Andrzej tylko tyle jest SUPER.
Andrzej Ziober
Posty: 483
Rejestracja: sob lut 11 2006, 16:30
x 58

Lancaster Andrzeja Ziobra

  • Cytuj
  • zaloguj się, by polubić ten post

Post autor: Andrzej Ziober »

Serwer! Ja myślę, że wszystko jest przed Tobą. Najpierw trzeba bardzo chcieć :lol: , a warsztat, czyli narzędzia i umiejętności to coś, co u każdego przychodzi z czasem. Tego nie można "przeskoczyć". U mnie trwało to wiele lat, a modele, które robiłem w wieku lat 13 z pewnością wzbudziłyby dziś niezły ubaw u modelarzy. Dobrze, że nie przetrwały do czasów obecnych. Patrząc na model człowieka, który przekroczył 50 lat, trzeba wiedzieć, że nie tylko ma większą praktykę, ale bardzo często ma on także o wiele większy komfort pracy, niż uczeń chodzący do szkoły.
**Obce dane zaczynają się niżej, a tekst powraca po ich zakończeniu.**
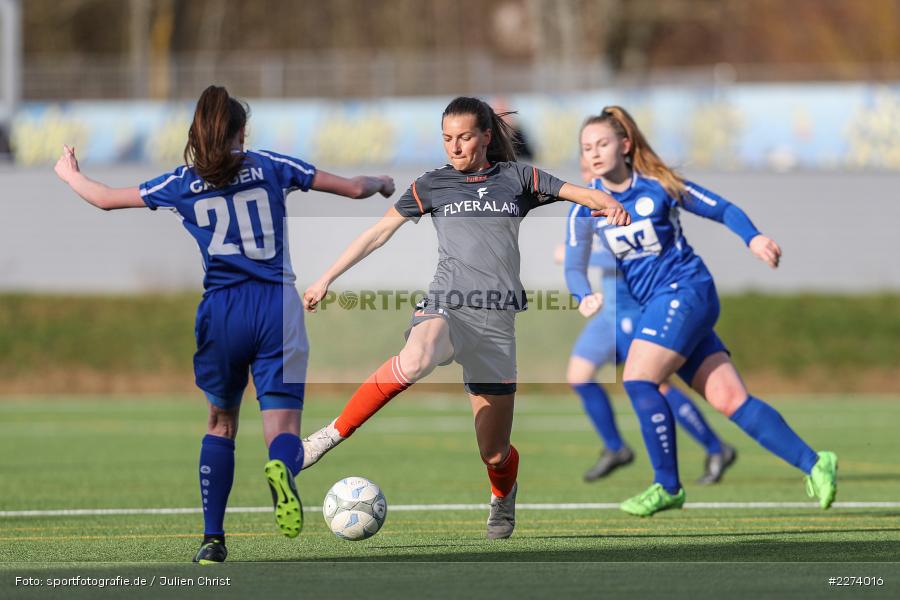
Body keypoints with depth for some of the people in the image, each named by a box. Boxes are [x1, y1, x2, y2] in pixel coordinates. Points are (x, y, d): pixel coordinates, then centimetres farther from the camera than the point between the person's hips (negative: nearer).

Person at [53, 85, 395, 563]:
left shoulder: (183, 184, 7)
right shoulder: (271, 167, 6)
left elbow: (105, 199, 18)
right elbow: (354, 188, 10)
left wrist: (70, 174, 38)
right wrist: (380, 183, 33)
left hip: (221, 312, 1)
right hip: (277, 307, -1)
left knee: (220, 424, 22)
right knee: (283, 430, -3)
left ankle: (212, 539, 16)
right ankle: (282, 469, -41)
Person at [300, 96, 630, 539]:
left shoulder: (515, 179, 12)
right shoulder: (433, 185, 12)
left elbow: (581, 193, 9)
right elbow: (379, 232, 17)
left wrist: (610, 204, -14)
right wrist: (326, 278, 17)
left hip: (496, 322, 1)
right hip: (446, 308, -1)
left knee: (495, 453, 3)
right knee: (414, 360, -41)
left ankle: (503, 495, 40)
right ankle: (333, 434, -28)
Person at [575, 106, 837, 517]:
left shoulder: (658, 186, -5)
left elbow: (722, 209, 0)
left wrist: (753, 238, -17)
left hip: (685, 290, -5)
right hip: (654, 305, 5)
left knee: (638, 380, -19)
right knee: (729, 399, -3)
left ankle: (667, 487, -8)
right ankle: (812, 464, 0)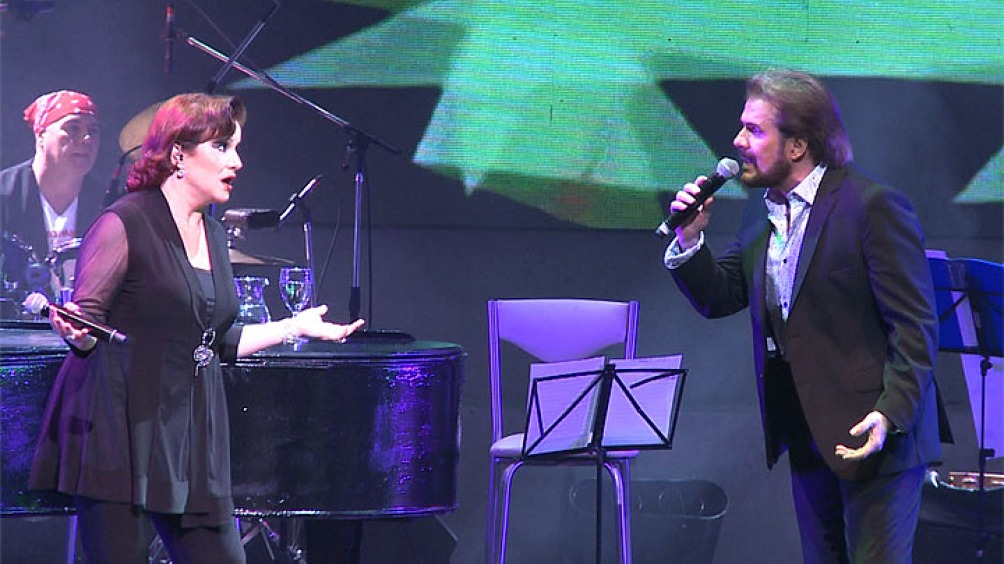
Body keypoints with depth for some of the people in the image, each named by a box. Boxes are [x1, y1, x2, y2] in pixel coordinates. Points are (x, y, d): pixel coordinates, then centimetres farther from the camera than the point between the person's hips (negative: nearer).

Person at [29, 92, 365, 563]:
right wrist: (74, 331, -29)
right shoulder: (125, 224, -7)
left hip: (190, 437, 7)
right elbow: (87, 322, -7)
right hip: (118, 433, -7)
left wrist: (293, 327, 25)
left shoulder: (214, 235, 16)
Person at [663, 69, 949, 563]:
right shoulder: (761, 212, 10)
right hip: (808, 438, 8)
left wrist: (890, 414, -25)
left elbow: (915, 325, -15)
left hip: (876, 435, -8)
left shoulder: (873, 206, -14)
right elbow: (717, 299, 13)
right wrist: (689, 239, -5)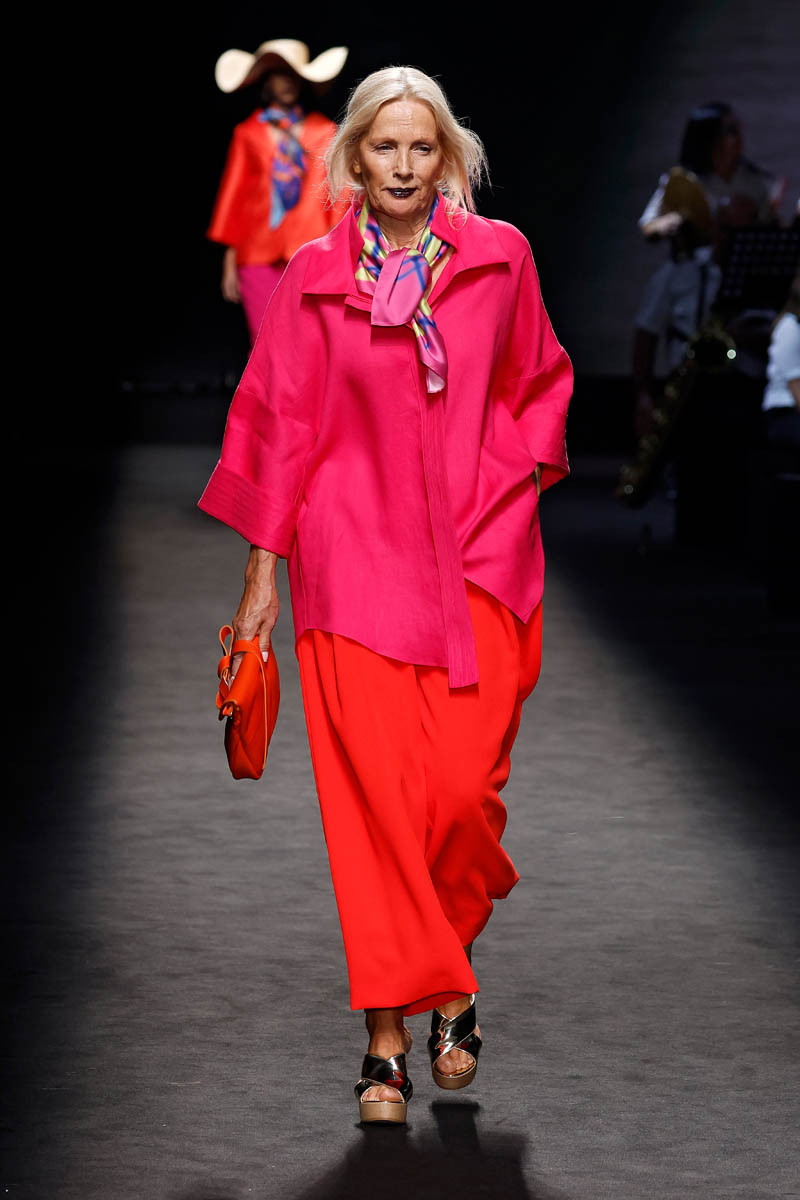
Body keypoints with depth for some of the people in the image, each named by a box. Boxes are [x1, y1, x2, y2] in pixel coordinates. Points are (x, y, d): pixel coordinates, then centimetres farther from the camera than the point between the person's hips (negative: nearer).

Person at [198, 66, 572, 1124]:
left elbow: (538, 385, 18)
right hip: (356, 560, 0)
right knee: (372, 795, -5)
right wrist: (263, 573, 5)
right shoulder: (315, 279, 4)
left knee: (463, 786, -9)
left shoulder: (499, 257, 5)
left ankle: (449, 967, 19)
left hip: (477, 557, 0)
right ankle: (390, 1036, 2)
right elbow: (284, 424, 6)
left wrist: (510, 480, 5)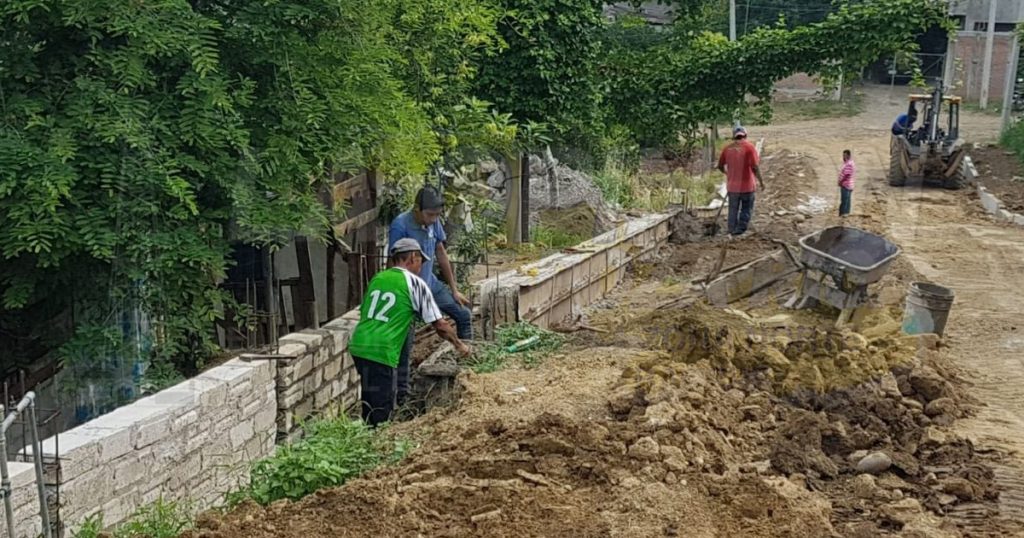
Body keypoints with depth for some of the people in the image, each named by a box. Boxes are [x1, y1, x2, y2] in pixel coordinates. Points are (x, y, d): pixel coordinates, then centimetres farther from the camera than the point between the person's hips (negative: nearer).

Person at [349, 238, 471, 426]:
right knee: (381, 411, 2)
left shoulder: (377, 278, 15)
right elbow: (440, 325, 2)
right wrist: (459, 344, 17)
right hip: (381, 352, -7)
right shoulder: (415, 283, -1)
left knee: (371, 406, 21)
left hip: (358, 345, 7)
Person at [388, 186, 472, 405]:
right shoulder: (400, 226, -24)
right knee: (405, 343, -4)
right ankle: (402, 393, 6)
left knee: (464, 314, 9)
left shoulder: (433, 222, -3)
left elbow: (441, 254, 8)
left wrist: (454, 290, 10)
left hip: (430, 284, 7)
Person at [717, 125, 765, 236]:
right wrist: (761, 181, -7)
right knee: (746, 209, 11)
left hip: (732, 185, 3)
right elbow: (755, 167, -17)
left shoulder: (728, 148, 0)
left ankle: (732, 229, 23)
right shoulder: (749, 147, -12)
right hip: (746, 185, -3)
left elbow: (720, 166, 7)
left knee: (733, 209, 17)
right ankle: (741, 229, 8)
W tym wieku to już nawet żony machają ręką na uciążliwe hobby swych mężów ;-). Ważne jest, ażeby młodzieńczą pasję do budowy modeli umieć zachować przez te wszystkie lata, gdy najpierw sprawy nauki, później kariera zawodowa i rodzinne kłopoty ograniczają , a czasami nawet uniemożliwiają rozwijanie tej wspaniałej pasji.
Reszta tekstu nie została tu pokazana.